Thanks for the explanation, It works! with the help of tools/conversion/export_pb_tflite_models.py, I
got the smaller compressed pb。Here comes a few another question, Firstly, it seems this tool only support the fullprecison mode and dis_chn_pruned mode,because both of them have the collection of images final and logits final which are necessary for this tool, when I use this tool for channel pruning mode, it will throw out error. Second, In my experiment the inference time of fullprecision mode and dis_chn_pruned mode is the same , in details, it seems during convertion it will add many 1*1 convolution for channel selection , which means pruning doesn't get actual speedup in GPU?

xiaomr commented 5 years ago

@jiaxiang-wu @psyyz10

jiaxiang-wu commented 5 years ago
  1. We are investigating the model conversion issue for channel pruning module.
  2. After channel pruning, 1x1 convolution will be added for channel selection and this will bring speed-up for CPU-based inference with TF-Lite, according to our evaluation results. The speed-up on GPU may be negligible.
jiaxiang-wu commented 5 years ago

Bug: cannot convert the compressed model from channel pruning module to .pb & .tflite models.

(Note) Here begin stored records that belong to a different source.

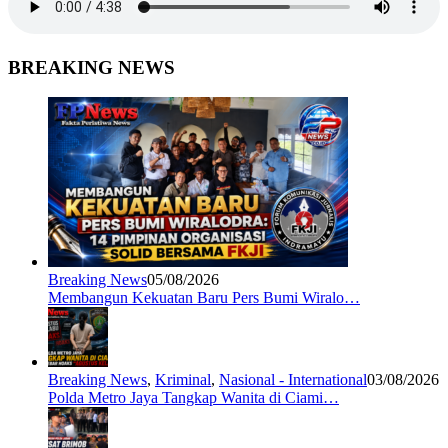
BREAKING NEWS
Breaking News
05/08/2026
Membangun Kekuatan Baru Pers Bumi Wiralo…
Breaking News
,
Kriminal
,
Nasional - International
03/08/2026
Polda Metro Jaya Tangkap Wanita di Ciami…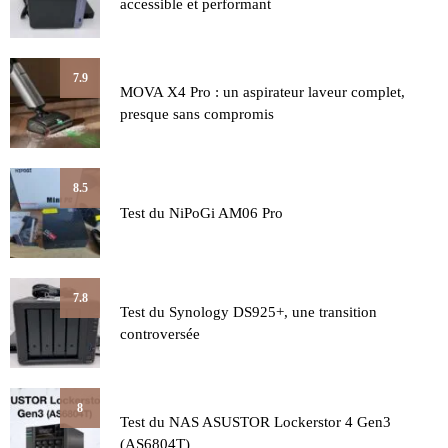
accessible et performant
7.9
MOVA X4 Pro : un aspirateur laveur complet,
presque sans compromis
8.5
Test du NiPoGi AM06 Pro
7.8
Test du Synology DS925+, une transition
controversée
8
Test du NAS ASUSTOR Lockerstor 4 Gen3
(AS6804T)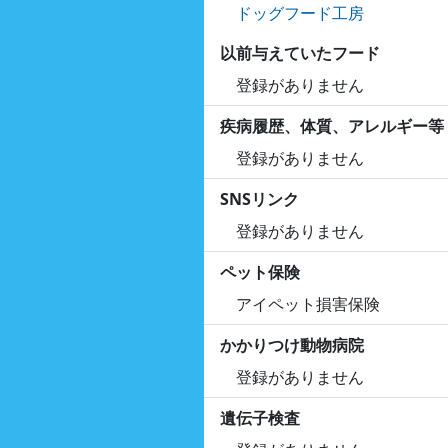
ドッグフード工房
以前与えていたフード
登録がありません
疾病履歴、体質、アレルギー等
登録がありません
SNSリンク
登録がありません
ペット保険
アイペット損害保険
かかりつけ動物病院
登録がありません
遺伝子検査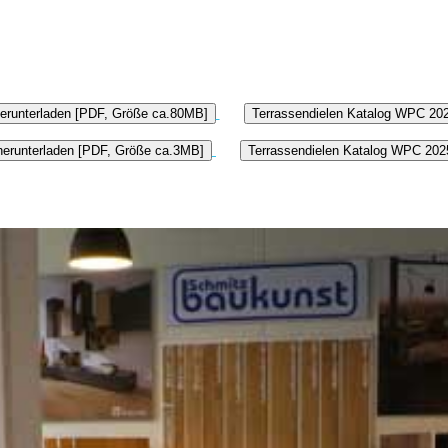
erunterladen [PDF, Größe ca.80MB]
Terrassendielen Katalog WPC 20
erunterladen [PDF, Größe ca.3MB]
Terrassendielen Katalog WPC 202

xiaomr commented 5 years ago

@jiaxiang-wu , Tank you ! Another observation makes me confused is that in full precision mode, model_transformed.pb is much faster than model_original.pb, about 5X speed up in GPU , the channels are not be pruned, so why the graph edition (seems only contain dropout related edition) can accelerate so much?

jiaxiang-wu commented 5 years ago

@xiaomr Can you list the detailed time comparison, and describe how these two models are obtained?

xiaomr commented 5 years ago

@jiaxiang-wu The details are as following:
I set the mode of full precision to train resnet20 cifar10 and I get checkpoint file of model.ckpt.data-00000-of-00001, model.ckpt.index and model.ckpt.meta in ./model_eval after training, then I use tools/conversion/export_pb_tflite_models.py to convert model, I add inference time test code in test_pb_model function of the script, test the average time of sess.run of several samples except for the first 10 warm up, the tools will generate two pbs files in the directory, which are called model_original.pb and model_transformed.pb, time is 122ms and 20 ms respectly in my GPU , I am confused about the acceleration 。

jiaxiang-wu commented 5 years ago

@xiaomr Could you please upload all the files under the models_eval directory, so that we can re-produce your issue?

xiaomr commented 5 years ago

models_eval.zip @jiaxiang-wu @psyyz10

psyyz10 commented 5 years ago

@xiaomr full precision learner will not do any compression, it is just a learner to train a model. Please use other learners to compress the model.